Farmers under threat as ministers sign UK-NZ free-trade deal

All tariffs will eventually be removed from UK imports of New Zealand lamb, beef, butter and cheese after a new free-trade agreement (FTA) was signed on Monday (28 February) amid fierce criticism that it was deeply damaging to domestic producers.

The UK has agreed to eliminate 96.7% of tariffs for NZ products entering the UK from the first day the agreement is ratified – likely to be in summer 2023.

The exceptions are the UK’s sensitive agricultural products, including beef, sheepmeat and cheese, which will be subject to a transitional tariff rate quota (TRQ), which will be phased out over time.

See also: New Zealand delight at trade deal contrasts with UK farmer dismay

Sarah Baker, senior strategic insight manager at AHDB, said tariffs on butter and cheese imports into the UK would be eliminated over six years, beef after 10 years, and sheepmeat after 20 years.

In return, all tariffs on UK products entering New Zealand will be removed from day one, according to the deal signed by UK’s international trade secretary, Anne-Marie Trevelyan, and New Zealand trade minister Damien O’Connor.

Grave concerns

Organisations representing UK farmers have voiced grave concern about what this deal means for producer members.

NFU president Minette Batters suggested there was “extremely little” in the trade deal to benefit British farmers, who were at a disadvantage due to their significantly higher costs of production.

The government had asked British farmers to go “toe-to-toe” with some of the most export-orientated farmers in the world, she added, without the benefit of decades of strategic investment that the New Zealand government had made in farming and exports.

In Wales, NFU Cymru president Aled Jones warned that the deal had “significant downside risks” for the red meat and dairy sectors. 

He called on the UK government to convene “as a matter of urgency” the recently announced Food and Drink Export Council and to ensure its agri-food attachés are in post.

For Scottish farmers and crofters, the cumulative impact of the New Zealand deal, following so swiftly after the Australia agreement, would be “substantial”, said NFU Scotland president Martin Kennedy.

“As with the Australian deal, a cap on tariff-free imports is merely a slow journey to allow New Zealand, a major exporter of food and drink, unfettered access to food and drink UK markets,” he reckoned.


The agreement will now be scrutinised by the Trade and Agriculture Commission for a three-month period and later by the government and select committees before the process for ratification is triggered.

This is expected to be in mid-2023, as legislation must be put in place ahead of ratification.

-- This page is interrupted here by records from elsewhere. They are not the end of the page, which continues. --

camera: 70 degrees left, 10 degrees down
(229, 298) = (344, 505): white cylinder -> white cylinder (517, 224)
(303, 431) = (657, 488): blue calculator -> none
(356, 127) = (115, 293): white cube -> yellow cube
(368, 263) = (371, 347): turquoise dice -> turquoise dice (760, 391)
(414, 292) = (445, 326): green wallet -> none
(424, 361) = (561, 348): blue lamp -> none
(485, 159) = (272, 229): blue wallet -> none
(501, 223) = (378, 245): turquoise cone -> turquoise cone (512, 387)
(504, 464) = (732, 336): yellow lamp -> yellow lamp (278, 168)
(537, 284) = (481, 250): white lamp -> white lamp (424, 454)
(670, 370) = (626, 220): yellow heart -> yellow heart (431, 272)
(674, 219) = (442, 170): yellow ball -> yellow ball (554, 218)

Key aspects of the agreement


A tariff rate quota (TRQ) of 12,000t will apply in the first year, rising in equal increments to 38,820t in year 10.

Any product exceeding the TRQ will be subject to the World Trade Organisation’s (WTO) most favoured nation (MFN) tariff rate.

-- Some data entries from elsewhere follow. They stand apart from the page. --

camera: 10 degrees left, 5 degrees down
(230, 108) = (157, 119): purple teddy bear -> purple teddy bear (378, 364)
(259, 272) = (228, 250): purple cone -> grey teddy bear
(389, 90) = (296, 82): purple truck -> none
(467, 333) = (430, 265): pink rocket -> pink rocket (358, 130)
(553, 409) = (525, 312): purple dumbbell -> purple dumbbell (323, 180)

Between years 11 and 15, a product-specific safeguard will restrict beef imports into the UK to 43,056t in year 11, rising in equal increments to 60,000t in year 15.

Any product exceeding this safeguard will be subject to a 20% tariff.


There will be a transitional TRQ starting at 35,000t for years one to four, rising to a TRQ of 50,000t for years five to 15.

Any product exceeding these quantities in any given year will be subject to WTO MFN tariffs.

This TRQ would only be triggered once the WTO country-specific TRQ of 114,000t is filled by 90%.

Between years 16 and 20, a product-specific safeguard will be in place.

Butter and cheese

The transitional quota for butter will open at 7,000t and increase in equal instalments to 15,000t in year five.

Similarly, cheese will become tariff-free over five years, with the transitional quota starting at 24,000t and rising in equal instalments to 48,000t by year five.

Products of geographical indication (GI)

There is no recognition of products of GI, but there is a commitment that if New Zealand implements its own scheme, the UK would also benefit from similar protection.